- Consigne A: Dans le texte sur le couple de Messine, de combien de jours était le délai légal pour transmettre le certificat de mariage au registre civil ?
- Consigne B: Poursuivez le texte sur le mariage religieux jamais inscrit au civil, à partir de sa dernière phrase.

Italie: un couple découvre après le divorce que son mariage religieux n’avait jamais été inscrit au civil

Insolite

Contexte et déroulement de l’affaire

En 2009, à Messine en Sicile, Loredana et Giuseppe pensent être mariés après une cérémonie religieuse célébrée par un prêtre. Le certificat de mariage n’a toutefois pas été transmis au registre civil dans le délai légal de cinq jours.

La dépense consacrée à la cérémonie et à l’ameublement du domicile s’élevait à environ 66 000 euros. Quelques mois après l’union, Loredana dépose une demande de divorce et découvre que l’union n’avait jamais été inscrite civilement.

Des dépenses et la procédure de divorce

Pour obtenir le droit de divorcer, Loredana tente d’enregistrer le mariage a posteriori. Giuseppe s’oppose et refuse de signer les documents, estimant qu’officialiser une union déjà rompue n’aurait aucun sens et coûterait davantage.

Procès engagés et premiers verdicts

La plaignante poursuit alors le prêtre, le diocèse et son ex-compagnon pour des dommages et intérêts. En 2019, neuf ans après les faits, le tribunal estime que Giuseppe n’a « aucune obligation légale — au mieux morale — de signer » le document et juge le prêtre non responsable; il est relevé que le préjudice concret n’a pas été démontré.

- Données à traiter:
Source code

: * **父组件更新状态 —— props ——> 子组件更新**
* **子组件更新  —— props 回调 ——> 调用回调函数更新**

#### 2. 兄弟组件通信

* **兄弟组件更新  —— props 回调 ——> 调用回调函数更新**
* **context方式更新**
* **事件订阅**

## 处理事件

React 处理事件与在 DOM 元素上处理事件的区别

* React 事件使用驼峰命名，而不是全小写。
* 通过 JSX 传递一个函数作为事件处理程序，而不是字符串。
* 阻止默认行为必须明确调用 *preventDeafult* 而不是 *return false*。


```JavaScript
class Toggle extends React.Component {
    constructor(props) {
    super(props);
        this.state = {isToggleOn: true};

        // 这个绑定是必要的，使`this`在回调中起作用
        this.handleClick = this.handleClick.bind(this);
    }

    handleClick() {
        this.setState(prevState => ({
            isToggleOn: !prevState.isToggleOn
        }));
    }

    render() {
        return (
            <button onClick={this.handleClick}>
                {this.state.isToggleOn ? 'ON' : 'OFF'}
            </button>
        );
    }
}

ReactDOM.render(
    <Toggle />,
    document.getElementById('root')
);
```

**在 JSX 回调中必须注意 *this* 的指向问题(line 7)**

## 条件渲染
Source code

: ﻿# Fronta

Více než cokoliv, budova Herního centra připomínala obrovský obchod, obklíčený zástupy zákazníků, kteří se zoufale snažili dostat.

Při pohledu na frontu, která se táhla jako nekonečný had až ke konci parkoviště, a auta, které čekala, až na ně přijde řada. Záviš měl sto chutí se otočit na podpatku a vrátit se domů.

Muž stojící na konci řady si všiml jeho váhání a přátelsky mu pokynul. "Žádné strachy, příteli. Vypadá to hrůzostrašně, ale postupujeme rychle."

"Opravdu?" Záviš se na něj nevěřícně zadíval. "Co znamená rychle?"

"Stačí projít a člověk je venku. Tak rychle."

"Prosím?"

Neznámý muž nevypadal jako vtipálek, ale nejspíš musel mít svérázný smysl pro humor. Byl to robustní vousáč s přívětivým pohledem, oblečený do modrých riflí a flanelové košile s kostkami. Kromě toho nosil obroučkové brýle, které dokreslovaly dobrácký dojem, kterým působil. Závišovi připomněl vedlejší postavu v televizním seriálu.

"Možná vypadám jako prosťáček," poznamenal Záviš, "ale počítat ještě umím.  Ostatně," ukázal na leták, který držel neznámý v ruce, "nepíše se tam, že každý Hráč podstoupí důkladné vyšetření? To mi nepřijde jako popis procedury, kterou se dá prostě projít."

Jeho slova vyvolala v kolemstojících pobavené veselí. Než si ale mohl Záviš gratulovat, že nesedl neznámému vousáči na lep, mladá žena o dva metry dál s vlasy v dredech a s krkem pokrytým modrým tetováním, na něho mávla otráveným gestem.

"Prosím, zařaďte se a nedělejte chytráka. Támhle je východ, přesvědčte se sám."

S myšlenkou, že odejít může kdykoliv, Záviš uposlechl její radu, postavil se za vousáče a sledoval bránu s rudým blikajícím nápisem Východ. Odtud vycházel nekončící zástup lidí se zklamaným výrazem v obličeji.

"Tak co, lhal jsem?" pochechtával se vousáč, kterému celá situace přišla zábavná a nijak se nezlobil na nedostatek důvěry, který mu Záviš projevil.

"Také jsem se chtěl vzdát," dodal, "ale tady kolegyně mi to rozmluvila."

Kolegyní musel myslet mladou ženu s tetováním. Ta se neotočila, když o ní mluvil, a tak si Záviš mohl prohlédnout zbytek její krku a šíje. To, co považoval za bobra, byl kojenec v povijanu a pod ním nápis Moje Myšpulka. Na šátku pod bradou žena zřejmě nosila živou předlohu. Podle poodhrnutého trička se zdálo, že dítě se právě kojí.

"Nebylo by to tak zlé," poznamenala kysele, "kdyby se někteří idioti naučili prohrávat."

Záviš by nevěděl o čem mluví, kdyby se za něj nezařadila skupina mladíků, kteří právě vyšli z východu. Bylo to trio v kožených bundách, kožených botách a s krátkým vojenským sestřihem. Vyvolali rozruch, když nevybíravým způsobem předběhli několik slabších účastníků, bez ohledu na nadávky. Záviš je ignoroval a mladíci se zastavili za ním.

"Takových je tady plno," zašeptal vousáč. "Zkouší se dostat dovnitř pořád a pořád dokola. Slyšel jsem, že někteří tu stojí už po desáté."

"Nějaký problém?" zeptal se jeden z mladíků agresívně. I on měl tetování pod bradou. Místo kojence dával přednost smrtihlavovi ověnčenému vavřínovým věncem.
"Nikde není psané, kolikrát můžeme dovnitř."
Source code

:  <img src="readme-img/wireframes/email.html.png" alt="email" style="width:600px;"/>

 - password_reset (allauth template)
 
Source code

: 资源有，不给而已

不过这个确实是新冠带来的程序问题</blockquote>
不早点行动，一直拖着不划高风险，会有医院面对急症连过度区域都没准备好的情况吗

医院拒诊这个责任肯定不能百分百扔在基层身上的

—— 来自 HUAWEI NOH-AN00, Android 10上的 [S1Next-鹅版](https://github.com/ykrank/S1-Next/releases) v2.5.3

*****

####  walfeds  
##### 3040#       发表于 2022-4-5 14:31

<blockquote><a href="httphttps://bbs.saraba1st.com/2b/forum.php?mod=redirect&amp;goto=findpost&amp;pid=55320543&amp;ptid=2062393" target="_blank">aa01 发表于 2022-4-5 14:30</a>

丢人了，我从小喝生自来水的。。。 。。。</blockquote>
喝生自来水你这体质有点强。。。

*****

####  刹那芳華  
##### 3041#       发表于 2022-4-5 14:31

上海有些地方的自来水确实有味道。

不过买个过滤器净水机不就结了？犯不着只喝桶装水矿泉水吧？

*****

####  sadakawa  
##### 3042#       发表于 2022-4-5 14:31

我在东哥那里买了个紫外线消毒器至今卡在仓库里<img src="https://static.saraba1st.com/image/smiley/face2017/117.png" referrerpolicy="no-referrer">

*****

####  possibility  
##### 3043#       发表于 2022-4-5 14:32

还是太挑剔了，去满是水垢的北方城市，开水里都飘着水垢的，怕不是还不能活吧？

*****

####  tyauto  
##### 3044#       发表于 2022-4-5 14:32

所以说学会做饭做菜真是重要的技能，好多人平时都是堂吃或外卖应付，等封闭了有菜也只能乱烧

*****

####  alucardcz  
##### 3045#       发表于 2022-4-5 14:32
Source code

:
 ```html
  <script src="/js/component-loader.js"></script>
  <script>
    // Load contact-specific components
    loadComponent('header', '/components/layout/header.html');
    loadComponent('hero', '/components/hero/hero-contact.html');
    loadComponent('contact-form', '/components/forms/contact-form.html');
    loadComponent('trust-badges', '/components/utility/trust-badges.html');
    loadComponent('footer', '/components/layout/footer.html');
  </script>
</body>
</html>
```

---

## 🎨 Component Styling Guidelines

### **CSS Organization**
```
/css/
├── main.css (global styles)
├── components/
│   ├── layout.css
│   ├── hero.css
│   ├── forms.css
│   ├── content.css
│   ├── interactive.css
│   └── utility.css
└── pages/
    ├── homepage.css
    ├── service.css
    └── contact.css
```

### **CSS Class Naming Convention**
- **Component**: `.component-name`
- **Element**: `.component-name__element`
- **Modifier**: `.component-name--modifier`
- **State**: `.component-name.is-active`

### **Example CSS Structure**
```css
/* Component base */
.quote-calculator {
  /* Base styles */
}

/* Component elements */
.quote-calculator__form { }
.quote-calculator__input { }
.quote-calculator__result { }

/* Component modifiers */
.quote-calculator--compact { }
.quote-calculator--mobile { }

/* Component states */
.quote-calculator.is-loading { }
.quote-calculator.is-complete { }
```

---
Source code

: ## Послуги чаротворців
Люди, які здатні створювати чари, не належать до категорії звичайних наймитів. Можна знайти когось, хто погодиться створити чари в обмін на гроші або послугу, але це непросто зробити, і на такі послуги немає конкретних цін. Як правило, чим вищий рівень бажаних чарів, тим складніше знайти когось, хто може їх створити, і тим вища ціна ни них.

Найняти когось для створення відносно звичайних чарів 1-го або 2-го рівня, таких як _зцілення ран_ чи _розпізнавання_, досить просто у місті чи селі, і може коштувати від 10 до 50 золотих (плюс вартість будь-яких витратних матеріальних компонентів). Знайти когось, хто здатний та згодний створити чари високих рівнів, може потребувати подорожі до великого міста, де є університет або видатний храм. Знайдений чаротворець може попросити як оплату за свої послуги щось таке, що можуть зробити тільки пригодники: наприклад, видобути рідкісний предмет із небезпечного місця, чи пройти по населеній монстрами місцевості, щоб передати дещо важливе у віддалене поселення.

- Réponse attendue A: Le délai légal était de cinq jours.

- Réponse attendue B:
Appels et position de la Cour suprême

Loredana porte l’affaire devant les tribunaux à trois reprises jusqu’à atteindre la Cour suprême italienne. Le 2 septembre 2025, celle-ci déclare la plainte irrecevable et rappelle qu’un mariage religieux n’acquiert une reconnaissance civile que si le prêtre transmet l’acte à la mairie dans les cinq jours suivant la cérémonie. Passé ce délai, la validation civile nécessite l’accord des deux époux. Le refus de Giuseppe n’est pas considéré comme illégal, et le mariage demeure à caractère religieux.